PROVIDENCE (RI)
Providence Journal [Providence RI]
April 2, 2026
By Katherine Gregg, Providence Journal
Legislation that would allow the victims of childhood sexual abuse to sue the Roman Catholic Diocese of Providence and any other institution that failed to stop the abuse or concealed it is headed for a vote by the full House.
The House Judiciary Committee approved the bill on a 9-to-1 vote on Thursday, April 2, setting the stage for a House debate and vote as early as next week. The only nay vote was cast by Rep. David Place, R-Burrillville.

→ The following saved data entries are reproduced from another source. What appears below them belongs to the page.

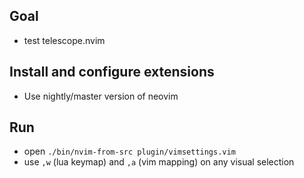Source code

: ## Goal
- test telescope.nvim

## Install and configure extensions
- Use nightly/master version of neovim

## Run
- open `./bin/nvim-from-src plugin/vimsettings.vim`
- use `,w` (lua keymap) and `,a` (vim mapping) on any visual selection
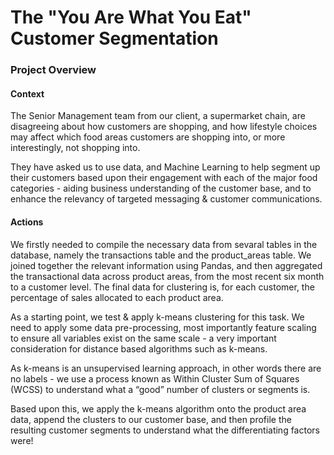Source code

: # The "You Are What You Eat" Customer Segmentation

### Project Overview

#### Context
The Senior Management team from our client, a supermarket chain, are disagreeing about how customers are shopping, and how lifestyle choices may affect which food areas customers are shopping into, or more interestingly, not shopping into.

They have asked us to use data, and Machine Learning to help segment up their customers based upon their engagement with each of the major food categories - aiding business understanding of the customer base, and to enhance the relevancy of targeted messaging & customer communications.

#### Actions
We firstly needed to compile the necessary data from sevaral tables in the database, namely the transactions table and the product_areas table. We joined together the relevant information using Pandas, and then aggregated the transactional data across product areas, from the most recent six month to a customer level. The final data for clustering is, for each customer, the percentage of sales allocated to each product area.

As a starting point, we test & apply k-means clustering for this task. We need to apply some data pre-processing, most importantly feature scaling to ensure all variables exist on the same scale - a very important consideration for distance based algorithms such as k-means.

As k-means is an unsupervised learning approach, in other words there are no labels - we use a process known as Within Cluster Sum of Squares (WCSS) to understand what a “good” number of clusters or segments is.

Based upon this, we apply the k-means algorithm onto the product area data, append the clusters to our customer base, and then profile the resulting customer segments to understand what the differentiating factors were!

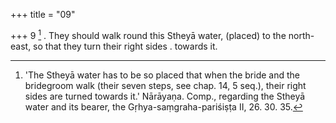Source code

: +++
title = "09"

+++
9 [^3] . They should walk round this Stheyā water, (placed) to the north-east, so that they turn their right sides . towards it.


[^3]:  'The Stheyā water has to be so placed that when the bride and the bridegroom walk (their seven steps, see chap. 14, 5 seq.), their right sides are turned towards it.' Nārāyaṇa. Comp., regarding the Stheyā water and its bearer, the Gṛhya-saṃgraha-pariśiṣṭa II, 26. 30. 35.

What does the bill do? It allows victims to sue so-called “non-perpetrators” who did not commit the abuse but made it possible by action and inaction, such as moving offending priests from parish to parish. It also removes the expired time limits on lawsuits filed by victims against the church and other “institutions” for a two-year period. This “revival window” would end on June 30, 2028.
If this seems familiar: The House approved a version of the bill in 2025 on a 67-to-5 vote, with Republican Rep. Brian Newberry, a lawyer, raising the only arguments against it during debate. He said it would open Rhode Island to the potential loss of insurance companies that no longer are willing to write policies in states that “revive” decades-old claims.
But the Senate did not take it up, and it remains unclear if Senate leadership is willing to do so this year in the wake of Attorney General Peter Neronha‘s recent bombshell report on decades of hidden child sex abuse by clergy and the now-documented steps the Diocese of Providence took to try to hide it.
This was Senate President Valarie Lawson’s response on Thursday when asked the prospects for passage this year: “I spent my career in the classroom. There is no greater responsibility for those entrusted with the care of children than ensuring their safety and wellbeing.
“Attorney General Neronha’s report documents the extensive, horrifying abuse that took place across Rhode Island and the repeated failures of the Church to protect innocent children. The Senate Leadership met today with two individuals who have shared their stories with the committee in the past, Ann Webb and Hub Brennan.
“Their voices, and the voices of all abuse victims, are foremost in our minds as we consider these bills,” Lawson said. “The Attorney General’s report provides valuable context for the Senate Judiciary Committee as they consider this year’s proposals.”
Senate leaders have, in the past, cited cases where a court struck down a revival window. According to a footnote in Neronha’s report, the advocacy group Child USA has reported that Arkansas, California, Delaware, Hawaii, Louisiana, New Jersey, New York, Guam, Maryland, the Northern Mariana Islands and Vermont have temporarily or permanently provided their own revival windows.
More: Here’s the full, updated list of credibly accused priests in RI
Church warns revived lawsuits could bankrupt the diocese
No one from the diocese testified in person about the bill at a hearing in March.
But in seven pages of written testimony submitted to the House Judiciary Committee in advance of that March 12 hearing, the Rev. Bernard Healey warned lawmakers about the financial and legal havoc they could create in Rhode Island’s Catholic world and beyond.
“Nearly forty Catholic dioceses across the United States have gone into bankruptcy as a result of the passage of legislation similar to H. 7200,” Healey warned.
Without doing anything to protect “young people today,” he wrote, “The most obvious practical result of bills such as this is to generate lawsuits against the church and other institutions both public and private. This will result in millions of dollars in legal fees for plaintiffs’ attorneys.”
But the lead sponsor, House Judiciary Chairwoman Carol McEntee, whose sister was abused as a child for years by their parish priest, said: “This is Rhode Island’s Epstein files.”
She said her bill seeks belated “accountability for powerful men … who take advantage of children for their own pleasure and never are held accountable. Never.”
Other bills aimed at helping RI victims of clergy sex abuse
Two other bills that Neronha recommended were also approved by the Judiciary Committee and sent to the full House.
One would extend the statute of limitations on second-degree child sex abuse from three to 10 years from the date of the offense, or 10 years from the victim’s 18th birthday.
In second-degree sexual assault cases, there is typically no sexual penetration but something else the attorney general’s investigation documented – the “touching or fondling the genitals of a person, including over their clothes.”
A third bill approved by the committee would extend the state’s mandatory reporting of abuse and neglect requirement to charter schools, parochial schools, after-school programs, camps and various other programs involving children.